Saturday, July 20, 2019

Erik Weihenmayer- The blind mountaineer

Erik Weihenmayer- The blind mountaineer
‘A spark of greatness exists in all people, but only by touching that spark to adversity’s flame does it blaze into the force that fuels our lives and the world.’
Eric Weihenmayer was born on September 23, 1968 in Princeton, New Jersey. At 15 months old, he was diagnosed with juvenile retinoschisis, with blindness the expected outcome by age 13. At age 4, Weihenmayer and his family moved to Coral Gables, Florida, and, in 1975, to Hong Kong, where Erik attended the Hong Kong International School for grades 2-6. As he was going blind, Weihenmayer fought against blindness using canes and learning Braille[1]. At 16, he started using a guide dog. He tried rock climbing, and found he was natural at scrambling up a face using his hands and feet to find holds. After his blindness, he started becoming more physically active, taking up both wrestling and rock climbing. He credited this to his parents’ insistence and encouragement.

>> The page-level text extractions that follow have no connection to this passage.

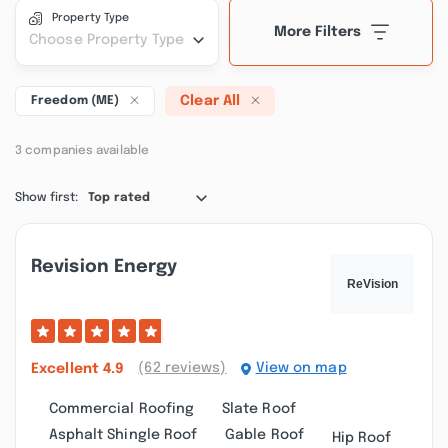
Property Type
More Filters
Choose Property Type
Clear All
Freedom (ME)
3 companies available
Show first:
Top rated
Revision Energy
(62 reviews)
View on map
Excellent
4.9
Commercial Roofing
Slate Roof
Asphalt Shingle Roof
Gable Roof
Hip Roof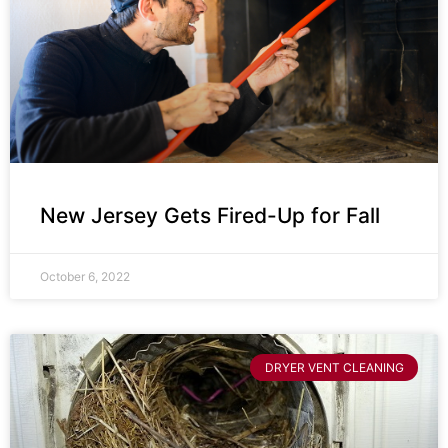
New Jersey Gets Fired-Up for Fall
October 6, 2022
DRYER VENT CLEANING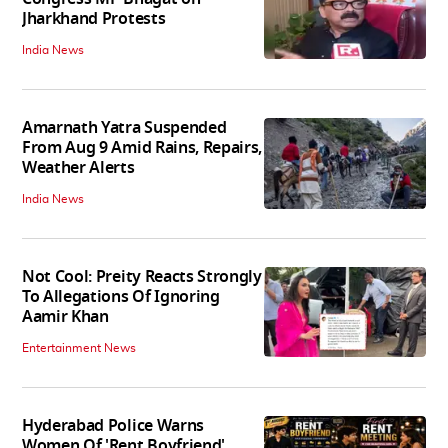
Jharkhand Protests
India News
Amarnath Yatra Suspended
From Aug 9 Amid Rains, Repairs,
Weather Alerts
India News
Not Cool: Preity Reacts Strongly
To Allegations Of Ignoring
Aamir Khan
Entertainment News
Hyderabad Police Warns
Women Of 'Rent Boyfriend'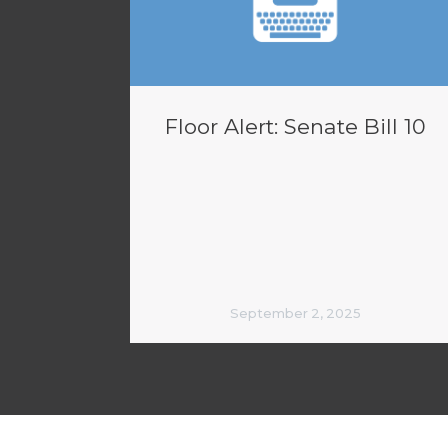
Floor Alert: Senate Bill 10
September 2, 2025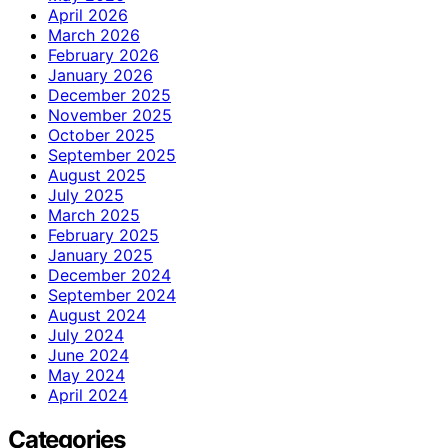
April 2026
March 2026
February 2026
January 2026
December 2025
November 2025
October 2025
September 2025
August 2025
July 2025
March 2025
February 2025
January 2025
December 2024
September 2024
August 2024
July 2024
June 2024
May 2024
April 2024
Categories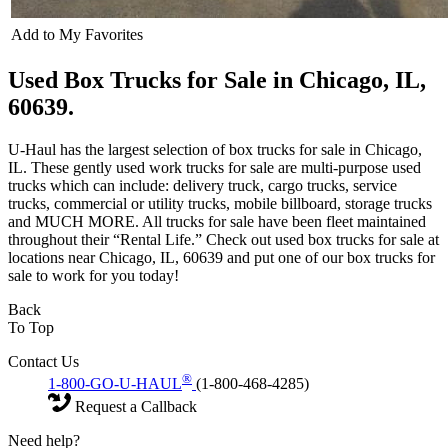
Add to My Favorites
Used Box Trucks for Sale in Chicago, IL,
60639.
U-Haul has the largest selection of box trucks for sale in Chicago,
IL. These gently used work trucks for sale are multi-purpose used
trucks which can include: delivery truck, cargo trucks, service
trucks, commercial or utility trucks, mobile billboard, storage trucks
and MUCH MORE. All trucks for sale have been fleet maintained
throughout their “Rental Life.” Check out used box trucks for sale at
locations near Chicago, IL, 60639 and put one of our box trucks for
sale to work for you today!
Back
To Top
Contact Us
®
1-800-GO-U-HAUL
(1-800-468-4285)
Request a Callback
Need help?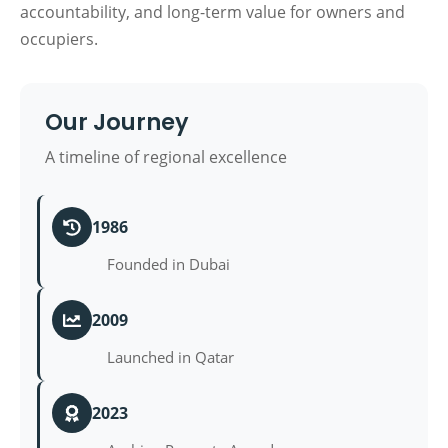
accountability, and long-term value for owners and
occupiers.
Our Journey
A timeline of regional excellence
1986
Founded in Dubai
2009
Launched in Qatar
2023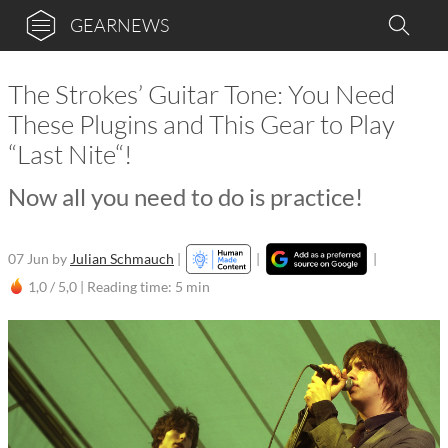
GEARNEWS
The Strokes’ Guitar Tone: You Need
These Plugins and This Gear to Play
“Last Nite“!
Now all you need to do is practice!
07 Jun
by
Julian Schmauch
|
|
|
1,0 / 5,0 |
Reading time: 5 min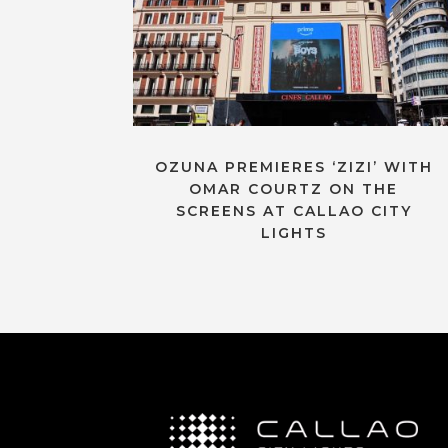
OZUNA PREMIERES ‘ZIZI’ WITH
OMAR COURTZ ON THE
SCREENS AT CALLAO CITY
LIGHTS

After graduating from college, Weihenmayer became a teacher and also joined the Arizona Mountaineering Club, spending his free time rock climbing. Soon it was much more than just a hobby and in 1995 he reached the top of Mount Denali, the highest peak in North America. Weihenmayer went on to scale three more of the seven highest mountains in the world (the “Seven Summits,” or highest mountains on each continent) before finally setting his sights on Mount Everest in 2001[2].
His decision to climb Mount Everest was doubted by his fellow mountaineers . He was hurt by all the doubts, but he was also aware of the many problems that he would have to face, that other mountaineers with full use of sight did not. But Weihenmayer was no mountaineering novice who was simply determined to reach the world’s highest peak at great risk to his other team members. He had been climbing for 16 years at this point and, far from being a hindrance to his climbing teammates, he had often been the one to offer them assistance.
When he finally climbed Mount Everest in spite of all the doubts and challenges that he faced, he joined the ranks of the few who had been able to climb to the highest spot on the planet.
And by 2008, he had climbed the rest of the Seven Summits, becoming one of only 150 people to have ever accomplished this, yet another incredible feat in an incredible career.